Compared with NDLOCR, which was designed by the National Diet Library of Japan and is very strong at vertical Japanese text, GLM-OCR seems more capable at structure understanding than at the fine-grained quirks of vertical layout.
Math recognition
Math is one of GLM-OCR’s strongest areas.
| Benchmark | Score |
|---|---|
| UniMERNet | 96.5 (SOTA) |
| Formula CDM (OmniDocBench) | 93.90 |
| OlmOCR-Bench Arxiv Math | 80.7% |
It outputs formulas in LaTeX and handles fractions, subscripts, superscripts, matrices, determinants, and other 2D notations with high accuracy. The report switches into formula mode with the prompt "Formula Recognition:".
As with other VLM-based OCR systems, the image is understood as a whole, which is exactly why math recognition works better than with older pattern-based OCR.
The report also says that highly complex mathematical expressions can still fail, so this is not a universal solution.
Other recognition abilities
The model also covers a broad set of edge cases.
| Category | Score |
|---|---|
| Table recognition (TEDS-S) | 96.39 |
| Header / footer | 95.8% |
| Receipt KIE | 94.5 |
| Seal recognition | 90.5 |
| Baseline | 98.8% |
| Long fine text | 86.9% |
| Handwriting | 87.0% |
| Code documents | 84.7% |
| Multi-column layouts | 76.7% |
| Old scans | 37.6% |
Old scans are still weak at 37.6%, which means degraded paper and faded print remain a challenge. Given that NDLOCR was built for old National Diet Library material, there are still cases where a more traditional OCR stack may be a better fit.
How to try it
The easiest way is Ollama:
ollama run glm-ocr
There is also a Python SDK:
pip install glmocr
It also works through vLLM, SGLang, and HuggingFace Transformers. At 0.9B parameters, it is small enough that edge deployment is still on the table.

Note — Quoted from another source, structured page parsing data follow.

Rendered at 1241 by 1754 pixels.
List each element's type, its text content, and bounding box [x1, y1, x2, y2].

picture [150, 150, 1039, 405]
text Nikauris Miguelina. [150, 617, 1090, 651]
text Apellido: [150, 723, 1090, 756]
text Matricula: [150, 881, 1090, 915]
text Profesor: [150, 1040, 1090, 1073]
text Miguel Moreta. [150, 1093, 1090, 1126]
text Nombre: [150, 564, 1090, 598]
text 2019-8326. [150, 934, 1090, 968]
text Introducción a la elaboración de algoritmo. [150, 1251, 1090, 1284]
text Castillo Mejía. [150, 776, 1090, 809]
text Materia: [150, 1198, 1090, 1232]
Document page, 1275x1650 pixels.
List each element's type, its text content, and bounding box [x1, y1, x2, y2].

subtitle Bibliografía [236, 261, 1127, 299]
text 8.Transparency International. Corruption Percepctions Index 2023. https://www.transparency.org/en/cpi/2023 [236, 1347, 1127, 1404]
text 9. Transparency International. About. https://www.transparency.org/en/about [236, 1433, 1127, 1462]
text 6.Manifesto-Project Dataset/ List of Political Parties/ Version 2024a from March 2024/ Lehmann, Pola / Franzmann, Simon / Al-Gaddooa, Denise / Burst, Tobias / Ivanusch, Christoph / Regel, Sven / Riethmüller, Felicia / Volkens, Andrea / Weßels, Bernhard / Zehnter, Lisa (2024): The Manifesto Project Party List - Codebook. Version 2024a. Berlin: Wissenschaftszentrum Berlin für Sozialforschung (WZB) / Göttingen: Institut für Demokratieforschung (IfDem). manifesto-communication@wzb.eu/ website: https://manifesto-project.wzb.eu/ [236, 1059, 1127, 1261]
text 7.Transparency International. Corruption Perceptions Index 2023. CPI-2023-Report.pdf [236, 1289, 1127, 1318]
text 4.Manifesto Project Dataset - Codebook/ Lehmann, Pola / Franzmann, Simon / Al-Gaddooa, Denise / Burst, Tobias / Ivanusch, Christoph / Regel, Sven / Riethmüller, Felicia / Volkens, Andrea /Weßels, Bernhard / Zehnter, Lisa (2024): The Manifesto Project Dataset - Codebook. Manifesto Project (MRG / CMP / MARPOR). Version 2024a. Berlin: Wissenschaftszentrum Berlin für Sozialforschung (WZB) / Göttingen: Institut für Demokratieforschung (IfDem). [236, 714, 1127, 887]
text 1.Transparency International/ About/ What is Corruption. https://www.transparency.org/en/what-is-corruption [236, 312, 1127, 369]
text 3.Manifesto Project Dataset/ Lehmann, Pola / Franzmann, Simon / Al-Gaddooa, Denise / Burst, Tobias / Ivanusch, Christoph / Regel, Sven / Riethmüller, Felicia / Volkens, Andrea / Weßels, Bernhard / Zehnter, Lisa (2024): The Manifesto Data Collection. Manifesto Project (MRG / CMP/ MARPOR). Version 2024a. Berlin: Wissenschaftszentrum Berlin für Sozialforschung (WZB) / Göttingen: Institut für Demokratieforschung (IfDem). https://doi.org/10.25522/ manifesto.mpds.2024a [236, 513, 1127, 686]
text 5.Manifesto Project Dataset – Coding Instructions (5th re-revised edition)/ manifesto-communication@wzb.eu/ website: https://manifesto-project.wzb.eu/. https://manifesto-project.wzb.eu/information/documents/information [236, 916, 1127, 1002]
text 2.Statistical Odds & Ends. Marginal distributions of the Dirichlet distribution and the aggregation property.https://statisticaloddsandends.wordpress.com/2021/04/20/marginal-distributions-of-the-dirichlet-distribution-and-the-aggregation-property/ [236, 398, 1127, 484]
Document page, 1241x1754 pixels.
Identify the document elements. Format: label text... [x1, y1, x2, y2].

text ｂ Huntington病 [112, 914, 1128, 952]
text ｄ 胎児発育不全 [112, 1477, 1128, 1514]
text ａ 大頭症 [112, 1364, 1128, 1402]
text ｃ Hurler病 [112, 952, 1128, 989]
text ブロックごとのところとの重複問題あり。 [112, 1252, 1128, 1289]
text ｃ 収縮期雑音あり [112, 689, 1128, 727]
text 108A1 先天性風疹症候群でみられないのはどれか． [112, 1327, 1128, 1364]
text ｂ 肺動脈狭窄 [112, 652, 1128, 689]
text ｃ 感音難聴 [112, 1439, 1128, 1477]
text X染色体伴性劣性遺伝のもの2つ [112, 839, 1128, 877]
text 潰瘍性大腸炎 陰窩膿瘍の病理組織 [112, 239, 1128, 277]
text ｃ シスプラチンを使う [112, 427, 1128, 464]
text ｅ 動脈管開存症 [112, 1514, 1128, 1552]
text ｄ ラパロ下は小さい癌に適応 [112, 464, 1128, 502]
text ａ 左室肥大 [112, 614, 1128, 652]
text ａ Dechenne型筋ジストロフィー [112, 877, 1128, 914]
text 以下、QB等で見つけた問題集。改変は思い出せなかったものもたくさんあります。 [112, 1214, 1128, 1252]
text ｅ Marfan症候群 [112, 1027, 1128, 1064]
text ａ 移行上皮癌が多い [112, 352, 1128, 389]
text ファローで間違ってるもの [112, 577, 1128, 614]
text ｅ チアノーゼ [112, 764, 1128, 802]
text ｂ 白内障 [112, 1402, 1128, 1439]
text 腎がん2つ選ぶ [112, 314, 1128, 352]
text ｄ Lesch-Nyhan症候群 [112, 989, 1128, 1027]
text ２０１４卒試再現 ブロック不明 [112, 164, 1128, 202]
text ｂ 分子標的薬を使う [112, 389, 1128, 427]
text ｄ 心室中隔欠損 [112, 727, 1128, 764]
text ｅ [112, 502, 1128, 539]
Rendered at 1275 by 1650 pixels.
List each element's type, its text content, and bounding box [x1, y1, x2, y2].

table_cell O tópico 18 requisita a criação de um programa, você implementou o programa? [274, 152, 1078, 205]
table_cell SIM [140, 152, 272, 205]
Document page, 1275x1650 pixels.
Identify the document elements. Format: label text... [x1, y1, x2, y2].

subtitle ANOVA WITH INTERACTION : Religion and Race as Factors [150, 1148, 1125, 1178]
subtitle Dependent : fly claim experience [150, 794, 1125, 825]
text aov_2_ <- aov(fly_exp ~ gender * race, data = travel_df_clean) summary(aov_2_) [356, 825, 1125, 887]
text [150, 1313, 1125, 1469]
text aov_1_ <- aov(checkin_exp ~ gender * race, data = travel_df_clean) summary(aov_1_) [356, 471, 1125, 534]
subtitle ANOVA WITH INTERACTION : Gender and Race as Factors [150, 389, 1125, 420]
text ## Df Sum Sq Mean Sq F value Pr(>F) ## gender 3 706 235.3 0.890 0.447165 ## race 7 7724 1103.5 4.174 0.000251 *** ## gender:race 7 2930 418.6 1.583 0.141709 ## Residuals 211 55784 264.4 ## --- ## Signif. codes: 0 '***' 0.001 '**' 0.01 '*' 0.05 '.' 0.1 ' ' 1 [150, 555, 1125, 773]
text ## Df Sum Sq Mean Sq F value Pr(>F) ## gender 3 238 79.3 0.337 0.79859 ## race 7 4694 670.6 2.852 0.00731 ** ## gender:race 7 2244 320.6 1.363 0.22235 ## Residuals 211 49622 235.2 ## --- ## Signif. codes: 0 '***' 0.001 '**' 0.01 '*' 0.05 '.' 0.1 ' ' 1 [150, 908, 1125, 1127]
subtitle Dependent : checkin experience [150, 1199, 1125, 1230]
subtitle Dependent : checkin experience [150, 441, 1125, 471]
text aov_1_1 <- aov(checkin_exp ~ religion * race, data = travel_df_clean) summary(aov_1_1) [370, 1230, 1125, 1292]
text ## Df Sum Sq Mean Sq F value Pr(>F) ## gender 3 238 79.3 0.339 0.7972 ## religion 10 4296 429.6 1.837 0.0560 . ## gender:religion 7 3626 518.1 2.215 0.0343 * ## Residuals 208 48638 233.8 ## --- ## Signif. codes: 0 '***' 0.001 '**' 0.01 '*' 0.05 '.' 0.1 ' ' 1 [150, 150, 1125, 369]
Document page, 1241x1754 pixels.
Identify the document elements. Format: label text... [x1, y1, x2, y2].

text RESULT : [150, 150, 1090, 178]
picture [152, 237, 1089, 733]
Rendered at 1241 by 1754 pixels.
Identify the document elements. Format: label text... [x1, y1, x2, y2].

When to use VLM OCR versus traditional OCR
Based on all the OCR approaches I have tried in this blog, the rough split looks like this:
| Use case | Recommendation |
|---|---|
| High-accuracy document parsing, especially tables and math | GLM-OCR / PaddleOCR-VL-1.5 |
| Vertical Japanese text and old books | NDLOCR / NDLOCR-Lite |
| In-browser real-time OCR | Tesseract.js |
| OCR post-processing and correction | Encoder model + LLM |
| Bulk PDF processing | DeepSeek-OCR-2 |
| On-device mobile OCR | NDLOCR-Lite + ONNX Runtime |
VLM OCR is excellent at structure understanding and multitask recognition, but niche cases such as vertical text, old scans, and browser execution still give traditional OCR an edge. We are not at the point where one VLM can replace everything.
The 69.3 multilingual score still bothers me. I need to run my own Japanese vertical-text samples through Ollama to see how far it really goes.